**Supplied records**.
*** Begin section ***
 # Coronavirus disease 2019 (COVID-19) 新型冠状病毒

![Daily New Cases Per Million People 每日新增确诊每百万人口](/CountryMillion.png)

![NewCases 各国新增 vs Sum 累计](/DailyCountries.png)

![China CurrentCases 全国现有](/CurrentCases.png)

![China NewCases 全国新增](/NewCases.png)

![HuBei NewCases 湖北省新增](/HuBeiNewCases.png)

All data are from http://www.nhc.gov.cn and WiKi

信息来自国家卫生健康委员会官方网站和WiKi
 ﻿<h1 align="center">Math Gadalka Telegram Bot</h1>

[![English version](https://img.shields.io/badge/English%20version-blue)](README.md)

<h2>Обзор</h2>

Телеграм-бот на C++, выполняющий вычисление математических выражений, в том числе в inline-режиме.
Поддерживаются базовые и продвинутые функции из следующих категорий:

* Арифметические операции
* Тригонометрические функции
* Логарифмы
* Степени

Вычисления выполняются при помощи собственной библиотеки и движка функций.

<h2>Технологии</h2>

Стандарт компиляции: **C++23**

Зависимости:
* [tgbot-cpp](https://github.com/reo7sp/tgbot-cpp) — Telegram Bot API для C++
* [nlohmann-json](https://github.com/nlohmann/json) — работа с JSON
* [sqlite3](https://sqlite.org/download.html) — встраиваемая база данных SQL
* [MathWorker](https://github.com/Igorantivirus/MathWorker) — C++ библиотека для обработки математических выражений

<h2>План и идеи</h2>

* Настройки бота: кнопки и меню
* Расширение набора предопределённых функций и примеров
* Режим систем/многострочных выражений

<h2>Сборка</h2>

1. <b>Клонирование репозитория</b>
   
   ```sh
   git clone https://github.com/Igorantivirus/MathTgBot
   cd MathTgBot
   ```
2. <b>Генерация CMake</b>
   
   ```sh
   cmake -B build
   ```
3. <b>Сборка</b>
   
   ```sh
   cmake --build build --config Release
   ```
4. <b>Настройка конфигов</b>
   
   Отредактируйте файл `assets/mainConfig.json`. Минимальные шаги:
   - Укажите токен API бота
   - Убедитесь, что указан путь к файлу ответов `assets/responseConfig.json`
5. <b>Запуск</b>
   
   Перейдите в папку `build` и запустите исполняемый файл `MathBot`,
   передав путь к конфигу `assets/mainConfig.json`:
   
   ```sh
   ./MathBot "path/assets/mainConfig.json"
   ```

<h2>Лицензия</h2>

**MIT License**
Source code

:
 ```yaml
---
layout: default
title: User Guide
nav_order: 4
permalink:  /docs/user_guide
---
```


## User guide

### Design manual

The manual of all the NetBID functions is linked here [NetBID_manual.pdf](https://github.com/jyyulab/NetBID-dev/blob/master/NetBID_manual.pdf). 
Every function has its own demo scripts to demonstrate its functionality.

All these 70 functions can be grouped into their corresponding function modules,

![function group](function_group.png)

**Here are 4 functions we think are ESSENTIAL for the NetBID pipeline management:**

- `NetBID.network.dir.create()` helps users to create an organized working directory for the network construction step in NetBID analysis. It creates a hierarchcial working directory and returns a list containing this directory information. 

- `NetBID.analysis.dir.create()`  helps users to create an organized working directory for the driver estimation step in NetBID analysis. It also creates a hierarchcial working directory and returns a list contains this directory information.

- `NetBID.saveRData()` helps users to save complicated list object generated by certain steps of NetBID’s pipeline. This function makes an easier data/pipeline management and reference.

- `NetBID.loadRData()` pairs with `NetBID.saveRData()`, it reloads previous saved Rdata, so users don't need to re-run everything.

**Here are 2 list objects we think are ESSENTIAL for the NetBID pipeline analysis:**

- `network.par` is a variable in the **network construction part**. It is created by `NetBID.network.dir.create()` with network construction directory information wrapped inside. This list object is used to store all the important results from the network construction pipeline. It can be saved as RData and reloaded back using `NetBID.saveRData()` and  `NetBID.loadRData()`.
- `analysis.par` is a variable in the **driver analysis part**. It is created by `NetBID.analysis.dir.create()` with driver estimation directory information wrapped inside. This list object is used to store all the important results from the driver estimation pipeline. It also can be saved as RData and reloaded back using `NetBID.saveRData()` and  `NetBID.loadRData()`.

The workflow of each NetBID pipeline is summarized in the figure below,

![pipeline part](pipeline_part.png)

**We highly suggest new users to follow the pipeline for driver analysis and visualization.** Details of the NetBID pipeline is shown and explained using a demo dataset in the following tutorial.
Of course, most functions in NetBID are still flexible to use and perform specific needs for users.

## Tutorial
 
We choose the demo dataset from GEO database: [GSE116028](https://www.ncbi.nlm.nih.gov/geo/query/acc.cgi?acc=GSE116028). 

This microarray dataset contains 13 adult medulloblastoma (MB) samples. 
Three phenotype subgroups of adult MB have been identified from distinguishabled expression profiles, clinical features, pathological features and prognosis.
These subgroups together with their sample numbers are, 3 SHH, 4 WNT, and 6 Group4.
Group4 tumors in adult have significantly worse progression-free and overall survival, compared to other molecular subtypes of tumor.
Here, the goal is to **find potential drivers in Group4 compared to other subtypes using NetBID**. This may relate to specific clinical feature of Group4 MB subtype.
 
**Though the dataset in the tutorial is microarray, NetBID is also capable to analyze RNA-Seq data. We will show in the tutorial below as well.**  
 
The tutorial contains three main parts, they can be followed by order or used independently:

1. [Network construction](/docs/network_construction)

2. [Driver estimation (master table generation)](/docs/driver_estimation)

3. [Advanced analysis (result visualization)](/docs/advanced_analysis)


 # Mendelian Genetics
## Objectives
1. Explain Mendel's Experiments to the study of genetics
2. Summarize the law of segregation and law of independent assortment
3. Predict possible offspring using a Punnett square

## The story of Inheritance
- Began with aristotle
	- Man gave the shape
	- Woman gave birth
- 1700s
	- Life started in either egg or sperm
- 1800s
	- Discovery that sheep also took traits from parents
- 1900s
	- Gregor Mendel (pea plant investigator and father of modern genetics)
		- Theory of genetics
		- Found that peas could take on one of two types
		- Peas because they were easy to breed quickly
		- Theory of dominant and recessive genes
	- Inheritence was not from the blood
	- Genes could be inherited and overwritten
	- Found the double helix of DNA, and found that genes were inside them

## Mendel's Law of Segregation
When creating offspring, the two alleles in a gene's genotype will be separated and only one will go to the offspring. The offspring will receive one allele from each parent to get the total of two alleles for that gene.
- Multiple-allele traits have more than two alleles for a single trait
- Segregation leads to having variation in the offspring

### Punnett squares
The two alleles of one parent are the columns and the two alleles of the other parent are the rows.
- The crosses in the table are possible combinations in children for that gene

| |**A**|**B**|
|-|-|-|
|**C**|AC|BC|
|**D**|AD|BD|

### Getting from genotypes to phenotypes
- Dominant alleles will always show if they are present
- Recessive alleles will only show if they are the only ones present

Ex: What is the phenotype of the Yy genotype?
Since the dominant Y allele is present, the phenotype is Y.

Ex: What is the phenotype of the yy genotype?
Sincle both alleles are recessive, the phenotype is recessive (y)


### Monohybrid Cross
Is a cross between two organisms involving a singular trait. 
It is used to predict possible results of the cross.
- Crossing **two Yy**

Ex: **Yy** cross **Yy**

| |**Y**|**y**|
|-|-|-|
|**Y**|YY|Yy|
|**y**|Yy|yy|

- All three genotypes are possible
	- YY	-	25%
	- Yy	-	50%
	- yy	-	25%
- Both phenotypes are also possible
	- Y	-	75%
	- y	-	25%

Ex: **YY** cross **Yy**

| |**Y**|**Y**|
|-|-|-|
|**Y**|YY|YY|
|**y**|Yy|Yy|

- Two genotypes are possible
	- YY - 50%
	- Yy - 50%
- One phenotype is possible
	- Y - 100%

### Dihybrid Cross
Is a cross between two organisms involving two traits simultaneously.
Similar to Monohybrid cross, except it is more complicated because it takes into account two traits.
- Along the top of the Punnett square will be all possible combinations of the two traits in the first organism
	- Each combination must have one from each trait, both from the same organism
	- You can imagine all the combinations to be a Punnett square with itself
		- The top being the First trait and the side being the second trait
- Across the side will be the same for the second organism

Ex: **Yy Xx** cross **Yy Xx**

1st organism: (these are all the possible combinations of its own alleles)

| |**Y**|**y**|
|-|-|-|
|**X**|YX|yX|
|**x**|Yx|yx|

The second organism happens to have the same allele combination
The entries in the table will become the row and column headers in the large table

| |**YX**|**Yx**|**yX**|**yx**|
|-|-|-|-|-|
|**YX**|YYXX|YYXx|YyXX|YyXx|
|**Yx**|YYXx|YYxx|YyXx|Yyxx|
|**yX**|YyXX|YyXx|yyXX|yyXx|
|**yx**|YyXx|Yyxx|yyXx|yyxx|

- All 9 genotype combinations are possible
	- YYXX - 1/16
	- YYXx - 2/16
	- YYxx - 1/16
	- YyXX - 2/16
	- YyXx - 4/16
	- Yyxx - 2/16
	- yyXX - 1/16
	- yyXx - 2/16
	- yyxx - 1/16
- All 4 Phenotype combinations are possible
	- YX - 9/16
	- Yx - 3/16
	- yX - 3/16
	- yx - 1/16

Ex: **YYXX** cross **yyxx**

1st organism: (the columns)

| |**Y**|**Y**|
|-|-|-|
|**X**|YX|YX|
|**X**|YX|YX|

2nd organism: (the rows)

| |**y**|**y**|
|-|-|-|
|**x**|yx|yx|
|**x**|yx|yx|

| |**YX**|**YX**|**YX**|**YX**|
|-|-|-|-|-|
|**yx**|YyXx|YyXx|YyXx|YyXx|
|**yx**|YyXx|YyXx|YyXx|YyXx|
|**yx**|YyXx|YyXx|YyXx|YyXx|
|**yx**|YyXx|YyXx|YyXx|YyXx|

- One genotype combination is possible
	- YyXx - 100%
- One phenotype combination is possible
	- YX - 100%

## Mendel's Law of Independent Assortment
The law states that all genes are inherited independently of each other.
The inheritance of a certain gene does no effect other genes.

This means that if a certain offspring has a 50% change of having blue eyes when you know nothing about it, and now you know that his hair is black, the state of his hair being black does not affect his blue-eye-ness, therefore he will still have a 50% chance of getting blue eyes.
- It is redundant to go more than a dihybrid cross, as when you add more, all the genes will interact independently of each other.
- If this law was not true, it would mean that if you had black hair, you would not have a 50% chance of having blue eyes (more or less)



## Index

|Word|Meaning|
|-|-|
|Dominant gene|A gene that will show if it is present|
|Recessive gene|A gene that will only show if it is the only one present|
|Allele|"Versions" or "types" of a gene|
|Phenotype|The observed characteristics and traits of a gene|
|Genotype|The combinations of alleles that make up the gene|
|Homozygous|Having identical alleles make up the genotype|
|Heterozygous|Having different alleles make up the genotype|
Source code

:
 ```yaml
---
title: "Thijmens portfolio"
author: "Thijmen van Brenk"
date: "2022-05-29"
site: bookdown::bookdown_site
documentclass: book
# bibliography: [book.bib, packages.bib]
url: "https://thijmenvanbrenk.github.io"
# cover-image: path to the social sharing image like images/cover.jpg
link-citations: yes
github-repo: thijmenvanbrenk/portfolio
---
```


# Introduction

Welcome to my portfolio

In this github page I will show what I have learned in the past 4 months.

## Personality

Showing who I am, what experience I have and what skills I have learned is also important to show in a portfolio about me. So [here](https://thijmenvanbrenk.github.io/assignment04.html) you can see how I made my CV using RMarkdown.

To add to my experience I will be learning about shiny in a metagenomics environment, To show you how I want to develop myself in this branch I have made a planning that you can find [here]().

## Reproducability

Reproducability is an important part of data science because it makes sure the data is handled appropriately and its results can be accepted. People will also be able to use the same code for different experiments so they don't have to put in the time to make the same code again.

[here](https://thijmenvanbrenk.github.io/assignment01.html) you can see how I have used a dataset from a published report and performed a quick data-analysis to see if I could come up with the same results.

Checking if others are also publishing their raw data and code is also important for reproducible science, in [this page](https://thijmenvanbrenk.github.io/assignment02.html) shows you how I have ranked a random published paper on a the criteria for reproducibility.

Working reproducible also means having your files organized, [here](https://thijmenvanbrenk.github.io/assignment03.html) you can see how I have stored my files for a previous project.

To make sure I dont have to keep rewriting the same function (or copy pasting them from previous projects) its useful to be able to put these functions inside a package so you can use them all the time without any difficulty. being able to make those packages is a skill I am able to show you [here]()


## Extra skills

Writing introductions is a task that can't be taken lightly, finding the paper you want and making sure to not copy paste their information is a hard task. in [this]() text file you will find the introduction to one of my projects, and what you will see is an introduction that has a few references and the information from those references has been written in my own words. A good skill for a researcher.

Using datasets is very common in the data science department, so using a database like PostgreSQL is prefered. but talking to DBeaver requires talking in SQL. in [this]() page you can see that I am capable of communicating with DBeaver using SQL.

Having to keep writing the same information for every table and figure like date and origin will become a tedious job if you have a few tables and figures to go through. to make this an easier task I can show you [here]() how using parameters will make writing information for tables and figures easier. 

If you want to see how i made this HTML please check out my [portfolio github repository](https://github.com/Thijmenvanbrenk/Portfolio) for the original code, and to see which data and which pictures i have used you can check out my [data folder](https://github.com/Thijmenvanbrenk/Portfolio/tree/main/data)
*** End section ***
**How to complete this task**.
When you reach the line holding "Group4 tumors in" in the records above, begin reproducing exactly, stop after the line holding "2. [Driver estimation", and output nothing else.

**Response box**.
Group4 tumors in adult have significantly worse progression-free and overall survival, compared to other molecular subtypes of tumor.
Here, the goal is to **find potential drivers in Group4 compared to other subtypes using NetBID**. This may relate to specific clinical feature of Group4 MB subtype.
 
**Though the dataset in the tutorial is microarray, NetBID is also capable to analyze RNA-Seq data. We will show in the tutorial below as well.**  
 
The tutorial contains three main parts, they can be followed by order or used independently:

1. [Network construction](/docs/network_construction)

2. [Driver estimation (master table generation)](/docs/driver_estimation)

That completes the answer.